Millet Paris’inin Genel Başkanı Cuma Nacar, her 6 ayda bir yaptığı uygulamaya devam etti ve Trabzon il Başkanı Yahya Demeli ile birlikte siyasi mesajını Trabzon basınına gönderdi. Nacar çok önemli mesajlar verdi:
Uygulanan ekonomik politikalarla işçi, memur, emekli, tarımla uğraşanlar, sanayici, tüccar ciddi bir ekonomik krize yuvarlanmış ve mutlu bir azınlık dışında toplumun tüm kesimi açlığa, yokluğa, yoksulluğa mahkûm edilmiştir. Vatandaşlarımız geçim derdine düşürülmüş, sürecin sonunda milletimizi ve devletimizi bekleyen büyük tehlike üzerinde düşünme ve tepki gösterme melekesi elinden alınmaya çalışılmıştır. Üstüne üstlük yaldızlı sözlerle hâlen devam eden yoğun toplum mühendisliğine maruz bırakılmış, aldatılmak ve kandırılmak istenmiştir.

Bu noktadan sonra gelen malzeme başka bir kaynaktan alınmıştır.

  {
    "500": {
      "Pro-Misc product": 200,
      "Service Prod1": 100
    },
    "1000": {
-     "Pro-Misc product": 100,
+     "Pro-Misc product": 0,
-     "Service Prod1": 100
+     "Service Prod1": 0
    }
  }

Belediye başkanlarına yönelik operasyonlar ile görevden almalar, gözaltılar tutuklamalar ile ana muhalefet partisi, böylesine var veya yok olmak sorununa rağmen; bir bakıma etkisiz, kendi başının derdine düşer hale getirilmiştir.
BÖLGEMİZDEKİ GELİŞMELER, EMPERYALİSTLERİN HEDEFLERİNDEN BAĞIMSIZ DEĞİLDİR
Türkiye ile ruh ve gönül coğrafyasında yaşanan kavganın sebebi, “Şark Meselesidir. Batı dünyasının karanlık ruh dehlizlerinin ürünü olan “Şark Meselesi”; Türk milletini Anadolu ve Balkanlardan, Orta Asya’ya kadar sürmek veya imha ülküsü haline gelmiştir. İşte bölücü siyasi Kürtçülük, bu şark meselesinin bir aracı olarak doğmuştur. Aslında “Şark Meselesi”, Batı medeniyetinin ‘’Türk Sorunudur.’’

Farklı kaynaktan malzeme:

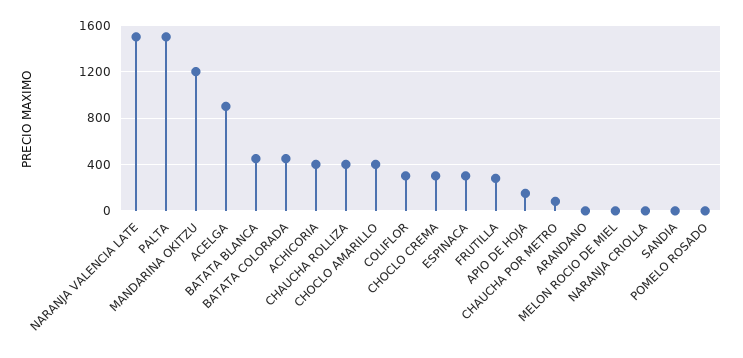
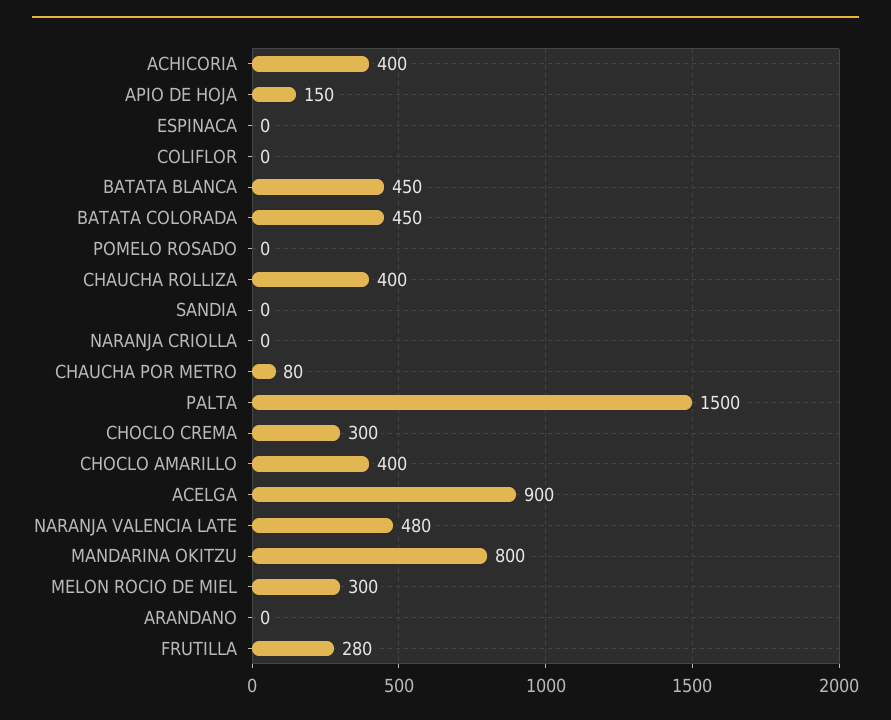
  {
-   "NARANJA VALENCIA LATE": 1500,
+   "NARANJA VALENCIA LATE": 480,
    "PALTA": 1500,
-   "MANDARINA OKITZU": 1200,
+   "MANDARINA OKITZU": 800,
    "ACELGA": 900,
    "BATATA BLANCA": 450,
    "BATATA COLORADA": 450,
    "ACHICORIA": 400,
    "CHAUCHA ROLLIZA": 400,
    "CHOCLO AMARILLO": 400,
-   "COLIFLOR": 300,
+   "COLIFLOR": 0,
    "CHOCLO CREMA": 300,
-   "ESPINACA": 300,
+   "ESPINACA": 0,
    "FRUTILLA": 280,
    "APIO DE HOJA": 150,
    "CHAUCHA POR METRO": 80,
    "ARANDANO": 0,
-   "MELON ROCIO DE MIEL": 0,
+   "MELON ROCIO DE MIEL": 300,
    "NARANJA CRIOLLA": 0,
    "SANDIA": 0,
    "POMELO ROSADO": 0
  }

Nitekim, 1970’lerde sağ-sol çatışmaları, ASALA terörü, PKK’nın yapay Kürt meselesi başımıza bela edilmiştir. BOP ile Türkiye dahil 22 ülkenin sınırlarının yeniden tasarlanması, Şark Meselesinin en somut örnekleridir. “Arap Baharı” denilerek bölge ülkelerinde yönetim değişikliği ile sonuçlanan olaylar hafızamızda tazeliğini korumaktadır.

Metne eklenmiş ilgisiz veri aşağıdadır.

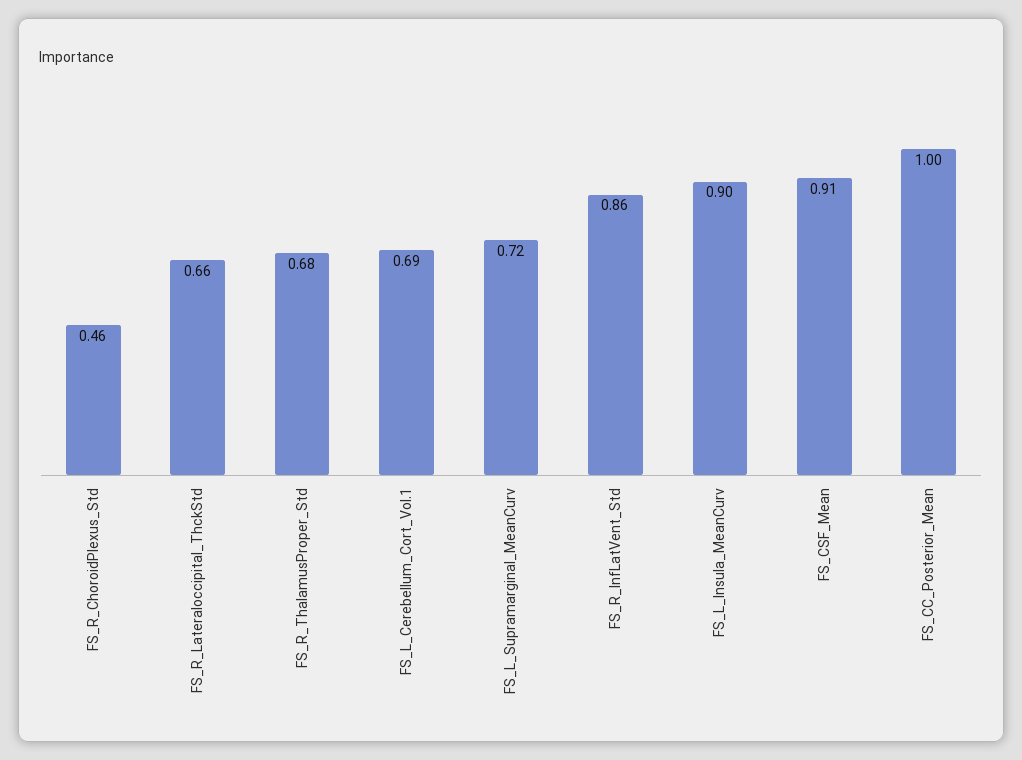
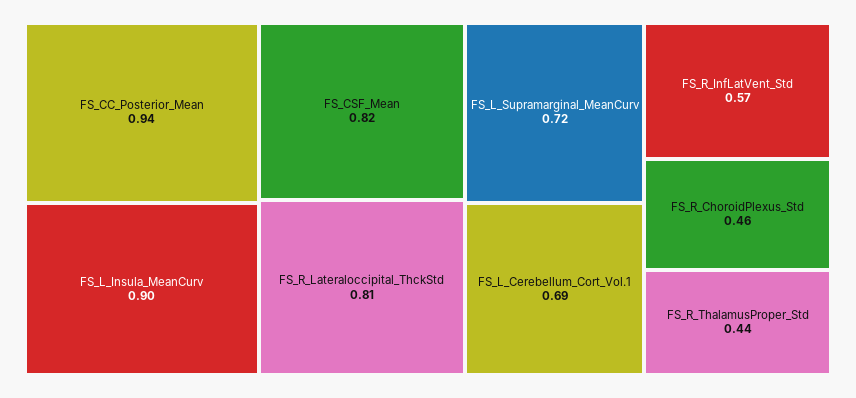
  {
    "FS_R_ChoroidPlexus_Std": 0.46,
-   "FS_R_Lateraloccipital_ThckStd": 0.66,
+   "FS_R_Lateraloccipital_ThckStd": 0.81,
-   "FS_R_ThalamusProper_Std": 0.68,
+   "FS_R_ThalamusProper_Std": 0.44,
    "FS_L_Cerebellum_Cort_Vol.1": 0.69,
    "FS_L_Supramarginal_MeanCurv": 0.72,
-   "FS_R_InfLatVent_Std": 0.86,
+   "FS_R_InfLatVent_Std": 0.57,
    "FS_L_Insula_MeanCurv": 0.9,
-   "FS_CSF_Mean": 0.91,
+   "FS_CSF_Mean": 0.82,
-   "FS_CC_Posterior_Mean": 1
+   "FS_CC_Posterior_Mean": 0.94
  }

PKK VE BENZERİ ÖRGÜTLER EMPERYALİST GÜÇLERİN PİYONUDUR
BOP dalgası, Suriye olayları ile Türkiye sınırına dayanmıştır. Bölgedeki çatışmaların tümü vekalet savaşlarıdır. Suriye’nin kuzeyinde sözde özerk, kukla nüve bir ‘Suriye Kürdistanı’ amaçlanmaktadır. Türkiye’nin güneydoğusunun da dahil edilmesi ile ‘Büyük Kürdistan’ hayali kurulmaktadır. KCK’nın PKK’sı rolünü, Suriye yapılanması PYD ile devam ettirecektir. PKK terör örgütünün kendini feshettiğini duyurması ve silah bırakma tiyatrosu bir aldatmacadır. Nihai amacın, ‘Büyük Kürdistan’ olduğu bellidir.
“Şark Meselesi”, bir ‘Doğu Sorunu’ değil; aslında ‘Türk Sorunu’ ise, siyasi Kürtçülük ve etnisite temelli teşebbüsler, Türk milletini parçalamayı amaçlayan emperyalist politikalardır. Türk milleti, etnisiteler yığını değildir. Bu ülkede yaşayan insanların tamamı, ortak yaşama ve gelecek iradesine sahip, Türk Milleti’dir.
Türkiye’nin demokratik ve meşruiyet çizgisinde, yeniden bir Millî mücadeleye ihtiyacının olduğu tarihi günler yaşıyoruz. Gün, tüm farklılıkları bir kenara bırakarak, hangi etnik köken veya mezhepten olursa olsun; bütün vatan, millet, bayrak, devlet sevdalılarının bir ve beraber olma, ortak hareket etme günüdür.”